¿Qué tal, vecino?
He hecho un riguroso estudio estadístico desde el sofá de mi casa, acerca de cómo son las relaciones vecinales en Madrid, y en contra de lo que se dice, he llegado a la seria conclusión de que no somos iguales. La variación depende de algo tan aparentemente insignificante, como las coordenadas geográficas en que nos situemos.
Imaginemos que una mujer sufre un trastorno transitorio y sale completamente desnuda al portal de su casa. La suerte de la mujer, va a depender de si se sitúa a la derecha, a la izquierda o en el centro, independientemente de su ideología. Todo depende del eje. Bueno, algunos pensarán que influyen también otras medidas, pero recuerden que estoy hablando de un estudio riguroso.
Por ejemplo, ¿Cómo reaccionarían, en el barrio de Chamberí?

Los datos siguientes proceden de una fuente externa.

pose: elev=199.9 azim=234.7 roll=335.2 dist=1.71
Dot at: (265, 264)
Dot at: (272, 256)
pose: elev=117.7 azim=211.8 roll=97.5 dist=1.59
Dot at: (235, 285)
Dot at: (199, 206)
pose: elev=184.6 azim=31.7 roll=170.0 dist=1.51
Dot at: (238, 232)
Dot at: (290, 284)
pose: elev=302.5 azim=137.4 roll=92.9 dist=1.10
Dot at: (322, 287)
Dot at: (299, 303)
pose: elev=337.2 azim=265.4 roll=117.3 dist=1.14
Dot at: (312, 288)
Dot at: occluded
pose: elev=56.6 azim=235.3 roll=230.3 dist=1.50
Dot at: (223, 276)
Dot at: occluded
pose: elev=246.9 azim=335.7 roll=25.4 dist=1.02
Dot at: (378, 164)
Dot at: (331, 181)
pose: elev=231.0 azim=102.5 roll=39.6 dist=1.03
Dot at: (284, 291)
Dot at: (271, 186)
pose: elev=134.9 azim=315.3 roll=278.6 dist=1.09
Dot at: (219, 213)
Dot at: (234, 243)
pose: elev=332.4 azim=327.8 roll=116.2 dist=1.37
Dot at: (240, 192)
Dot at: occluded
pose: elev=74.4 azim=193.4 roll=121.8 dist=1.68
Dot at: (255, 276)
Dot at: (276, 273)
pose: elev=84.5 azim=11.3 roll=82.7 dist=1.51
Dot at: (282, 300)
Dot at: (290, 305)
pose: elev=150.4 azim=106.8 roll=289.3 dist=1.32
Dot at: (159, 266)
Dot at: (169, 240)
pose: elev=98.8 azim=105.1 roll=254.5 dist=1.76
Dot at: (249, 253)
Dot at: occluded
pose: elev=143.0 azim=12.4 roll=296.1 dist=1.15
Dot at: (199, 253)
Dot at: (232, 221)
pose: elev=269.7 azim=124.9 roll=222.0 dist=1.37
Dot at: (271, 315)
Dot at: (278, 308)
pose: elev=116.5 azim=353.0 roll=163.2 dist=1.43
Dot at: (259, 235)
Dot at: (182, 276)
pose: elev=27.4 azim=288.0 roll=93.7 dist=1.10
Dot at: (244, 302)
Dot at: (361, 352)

Lo más probable es que la vecina fuera un ancianita de 80 años, un poco encorvada por la edad y con la vista corta. No se daría cuenta hasta llegar a su lado y entonces, ahogaría un suspiro, se santiguaría horrorizada y con aire ofendido aceleraría el paso para alejarse lo mas rápido posible.
En cambio, ¿Cómo reaccionarían en el Madrid de los Austrias?
Imaginemos que las víctimas son un par de turistas americanos, que bajan distraídamente las escaleras con sus mochilas. Lo más seguro es que uno de ellos exclamara algo así como: Fuck! She´s completely naked! (traducido al castellano: "Piiii ¡Está completamente desnuda!) A lo que el amigo respondería: ¡Shit! ¡She could be a terrorist! (Traducido sería: "Piii. Podría ser una terrorista).
Imaginemos que la mujer sale desnuda en el barrio de Vallecas. Aquí hay que diferenciar; si las víctimas son un grupo de gitanos, lo más probable es que los niños la apedreen sin compasión. Y si se trata de los padres, que alguno la espante a golpetazos y gritos. ¿He dicho víctimas?
Si nos movemos un poco más al norte, entonces la cosa se enfría. En La Moraleja podría estar dando vueltas por la calle durante horas sin que hubiera un sólo movimiento en alguno de los búnkers.
Si nos vamos al sur, en el barrio de la Latina, lo más probable es que algún latino le soltase unas cuantas palabras que sonrojarían al mismísimo Casanova.
Y en mi barrio...en mi barrio probablemente caería en alguna zanja, ahogada por el ruido gallardo de las excavadoras.
En este momento del estudio llegamos a un punto de inflexión, el sofá está incómodo y las variables se ven afectadas. Mi compañera de piso me dice que se muda al otro lado del eje. Y yo le recomiendo que, en ningún caso, sufra un trastorno transitorio ni se desnude.